The hurdy-gurdy is an interesting instrument, and it's surprising that there aren't more instruments that borrow it's wheel feature to drive the strings. The only other that I've seen is the Apprehension Engine. However, I did consider having a hurdy-gurdy-style wheel on my project, which could have made it somewhat similar to yours, only it would have been closer to an upright bass in it's lowest note, only 36-38" scale length, and electric.

Something that I suggest for your instrument is you make it sit on it's back like a table (or a pedal steel guitar), rather than upright. This would make it easier to play, and have all the controls reachable.

I doubt that it would work (even as just a toy) with such low-quality hydraulics. To make it work, you will probably either need (almost) bicycle-quality hydraulics, or solid mechanical keys. I don't know if the treadle powered flywheel will be strong enough, as I don't know how much resistance hurdy-gurdy wheels have against them. However, a crank will give you better control, and it wouldn't get stuck like a treadle would.

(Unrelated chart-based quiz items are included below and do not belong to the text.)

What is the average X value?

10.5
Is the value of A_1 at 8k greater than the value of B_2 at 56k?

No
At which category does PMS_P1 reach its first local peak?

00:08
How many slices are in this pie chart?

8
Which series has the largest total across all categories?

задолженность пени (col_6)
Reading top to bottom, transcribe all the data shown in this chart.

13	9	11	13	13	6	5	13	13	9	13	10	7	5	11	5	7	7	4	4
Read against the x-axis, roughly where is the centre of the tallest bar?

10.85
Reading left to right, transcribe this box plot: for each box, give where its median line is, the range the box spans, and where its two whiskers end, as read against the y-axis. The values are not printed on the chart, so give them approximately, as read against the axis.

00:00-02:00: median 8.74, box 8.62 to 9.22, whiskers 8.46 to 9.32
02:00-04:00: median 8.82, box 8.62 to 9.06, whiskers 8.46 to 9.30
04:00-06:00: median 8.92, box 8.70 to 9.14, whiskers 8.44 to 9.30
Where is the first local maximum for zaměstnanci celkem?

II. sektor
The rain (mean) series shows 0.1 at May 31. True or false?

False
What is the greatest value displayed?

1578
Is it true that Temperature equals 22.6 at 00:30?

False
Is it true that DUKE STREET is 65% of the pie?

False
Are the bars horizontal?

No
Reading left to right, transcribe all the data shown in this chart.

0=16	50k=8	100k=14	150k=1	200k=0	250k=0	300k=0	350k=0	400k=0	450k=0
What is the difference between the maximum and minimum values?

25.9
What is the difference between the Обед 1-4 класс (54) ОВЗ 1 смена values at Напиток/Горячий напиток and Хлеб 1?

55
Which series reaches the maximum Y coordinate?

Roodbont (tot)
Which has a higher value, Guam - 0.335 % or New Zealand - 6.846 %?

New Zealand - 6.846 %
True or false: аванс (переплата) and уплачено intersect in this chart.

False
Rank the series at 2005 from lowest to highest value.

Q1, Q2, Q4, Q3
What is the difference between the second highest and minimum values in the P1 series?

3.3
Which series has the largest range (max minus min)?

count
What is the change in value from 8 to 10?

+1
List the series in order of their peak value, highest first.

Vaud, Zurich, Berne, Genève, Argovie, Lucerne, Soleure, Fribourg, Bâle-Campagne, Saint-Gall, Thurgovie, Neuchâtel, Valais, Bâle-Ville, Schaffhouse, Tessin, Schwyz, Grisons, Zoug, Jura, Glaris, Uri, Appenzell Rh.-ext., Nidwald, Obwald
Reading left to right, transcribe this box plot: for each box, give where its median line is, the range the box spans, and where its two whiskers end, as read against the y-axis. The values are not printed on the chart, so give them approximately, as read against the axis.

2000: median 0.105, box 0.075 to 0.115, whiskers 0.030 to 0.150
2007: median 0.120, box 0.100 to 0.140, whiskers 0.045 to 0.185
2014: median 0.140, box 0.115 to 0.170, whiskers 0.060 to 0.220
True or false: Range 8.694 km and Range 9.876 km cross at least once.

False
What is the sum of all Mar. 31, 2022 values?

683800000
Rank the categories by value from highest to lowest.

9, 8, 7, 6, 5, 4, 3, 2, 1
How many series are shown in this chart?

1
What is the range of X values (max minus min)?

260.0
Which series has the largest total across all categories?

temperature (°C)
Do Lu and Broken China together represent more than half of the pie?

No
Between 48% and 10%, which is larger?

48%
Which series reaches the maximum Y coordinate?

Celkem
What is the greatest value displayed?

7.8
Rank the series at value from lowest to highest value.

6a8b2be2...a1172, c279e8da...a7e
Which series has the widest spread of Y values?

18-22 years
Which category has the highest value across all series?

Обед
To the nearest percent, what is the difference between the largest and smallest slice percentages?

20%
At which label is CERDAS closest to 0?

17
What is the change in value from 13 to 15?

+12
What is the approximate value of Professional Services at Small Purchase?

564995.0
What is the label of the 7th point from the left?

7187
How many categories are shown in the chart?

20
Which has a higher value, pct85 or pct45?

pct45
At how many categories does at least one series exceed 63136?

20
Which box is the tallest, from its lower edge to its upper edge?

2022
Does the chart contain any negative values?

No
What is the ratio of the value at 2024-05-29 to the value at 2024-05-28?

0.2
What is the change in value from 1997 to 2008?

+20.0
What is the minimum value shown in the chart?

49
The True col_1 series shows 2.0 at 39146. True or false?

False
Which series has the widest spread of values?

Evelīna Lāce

Another problem I see it that if you have 3 strings, but only one wheel, then all 3 strings will be played at the same time. Even on bass guitar, full chords are generally not played except for on the upper frets, because such close intervals sound so muddy at such low frequencies. This would be worse for the even lower tuning that you're going for, but maybe it would be fine If you just want it to be a toy. The solutions to this are to either have dampeners to mute the other strings (or just use your fingers if you're not using them for the flywheel), have 3 different flywheels with different cranks, have a gearbox to switch between 3 flywheels, or just reduce it to a single string instrument. If you don't do any of these solutions and the strings are only playable at the same time, then all I suggest is that the strings are at-least an octave apart in tuning.